▸ **TO DO**
When you return the data, keep every word exact and include none of the images.

▸ **PROVIDED DATA**
────────
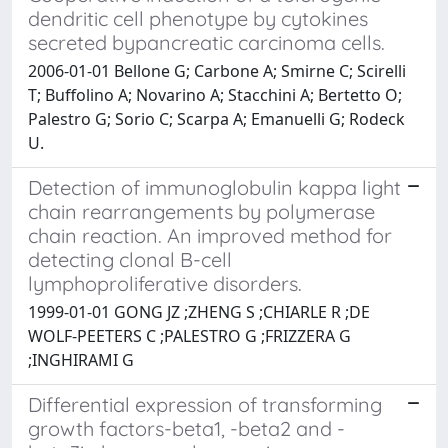
dendritic cell phenotype by cytokines
secreted bypancreatic carcinoma cells.
2006-01-01 Bellone G; Carbone A; Smirne C; Scirelli
T; Buffolino A; Novarino A; Stacchini A; Bertetto O;
Palestro G; Sorio C; Scarpa A; Emanuelli G; Rodeck
U.
Detection of immunoglobulin kappa light
chain rearrangements by polymerase
chain reaction. An improved method for
detecting clonal B-cell
lymphoproliferative disorders.
1999-01-01 GONG JZ ;ZHENG S ;CHIARLE R ;DE
WOLF-PEETERS C ;PALESTRO G ;FRIZZERA G
;INGHIRAMI G
Differential expression of transforming
growth factors-beta1, -beta2 and -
────────
▸ **OUTPUT OF THE EXERCISE**
dendritic cell phenotype by cytokines
secreted bypancreatic carcinoma cells.
2006-01-01 Bellone G; Carbone A; Smirne C; Scirelli
T; Buffolino A; Novarino A; Stacchini A; Bertetto O;
Palestro G; Sorio C; Scarpa A; Emanuelli G; Rodeck
U.
Detection of immunoglobulin kappa light
chain rearrangements by polymerase
chain reaction. An improved method for
detecting clonal B-cell
lymphoproliferative disorders.
1999-01-01 GONG JZ ;ZHENG S ;CHIARLE R ;DE
WOLF-PEETERS C ;PALESTRO G ;FRIZZERA G
;INGHIRAMI G
Differential expression of transforming
growth factors-beta1, -beta2 and -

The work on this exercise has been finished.